Gare au retour de flamme !
2 juillet 2009
Article publié dans L'Action Française 2000
Saluée comme une victoire par les souverainistes, l'abstention aux élections européennes justifie également les appels en faveur d'une Europe plus fédérale.
Les résultats électoraux se prêtent toujours aux interprétations les plus diverses. À l'issue du scrutin des 6 et 7 juin, Jean Quatremer saluait « l'Europe, grand vainqueur des élections en France », tandis que Le Salon Beige pointait « un désaveu pour l'UE ».
L'abstention massive (59,37 % des inscrits) réjouit naturellement les souverainistes. Les enquêtes d'opinion pourraient toutefois les faire déchanter. Le tableau est nuancé : 80 % des Français seraient favorables à la construction européenne, mais 26 % la percevraient comme « une menace pour notre identité » ; 78 % considéreraient qu'elle « les rend plus forts face au reste du monde », mais 62 % estimeraient qu'elle « coûte cher à la France » ; enfin, 6 % réclameraient la dissolution de l'UE (1).
Quoi qu'il en soit, l'abstention doit être invoquée avec prudence. En effet, comment peut-on l'expliquer ? Sans doute par le peu d'implication de l'Union européenne dans les politiques de redistribution sociale cristallisant les clivages partisans ; ainsi que par la faible "personnification" des enjeux : le vote des électeurs peut influencer la composition de la Commission, mais sa désignation demeure l'apanage des États. Autant de "maux" que les fédéralistes aspirent à corriger : l'abstention serait vraisemblablement endiguée par un accroissement des compétence de l'UE et une émancipation – peu réaliste selon nous - de la Commission et du Parlement.

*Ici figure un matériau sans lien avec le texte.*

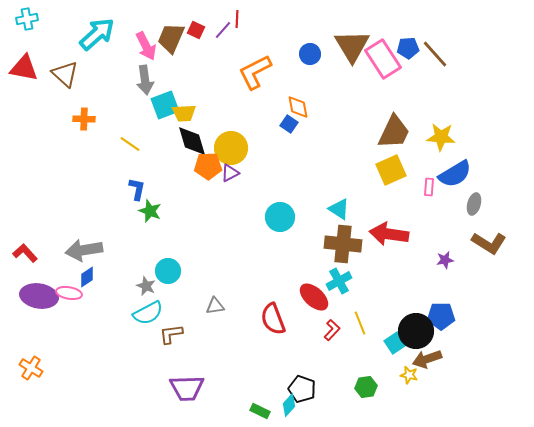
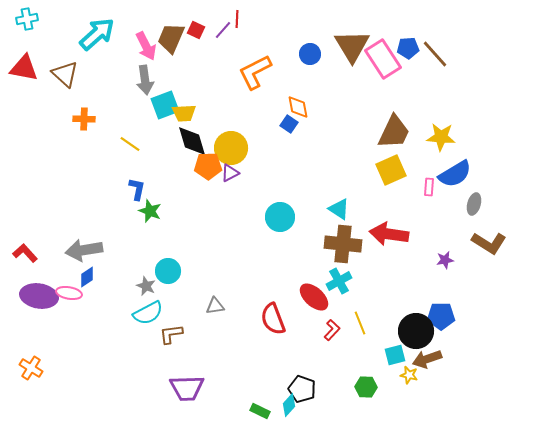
cyan square at (395, 343): moved 12 px down; rotated 20 degrees clockwise
green hexagon at (366, 387): rotated 10 degrees clockwise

En attendant, la transposition du formalisme parlementaire au niveau communautaire apparaît aberrante à bien des égards. Les journalistes de Libération posent parfois de bonnes questions (2) : « On peut dès lors se demander s'il était bien nécessaire de faire élire au suffrage universel direct le Parlement européen : en déséquilibrant une construction qui a été pensée dès l'origine comme une union d'États et dont la légitimité démocratique s'exerçait uniquement au second degré, cette innovation a sans doute concouru à renforcer le sentiment que l'Union souffrait d'un grave déficit démocratique. » Selon Jean Quatremer, « le seul moyen d'y remédier ne serait évidemment pas de revenir en arrière, cela étant démocratiquement inacceptable, mais de créer un véritable État fédéral ». De notre point de vue, cependant, qu'importe la démocratie !
(1) Enquête réalisée du 28 avril au 5 mai par Efficience 3 pour la Représentation en France de la Commission européenne.
(2) Coulisses de Bruxelles, 11/05/09.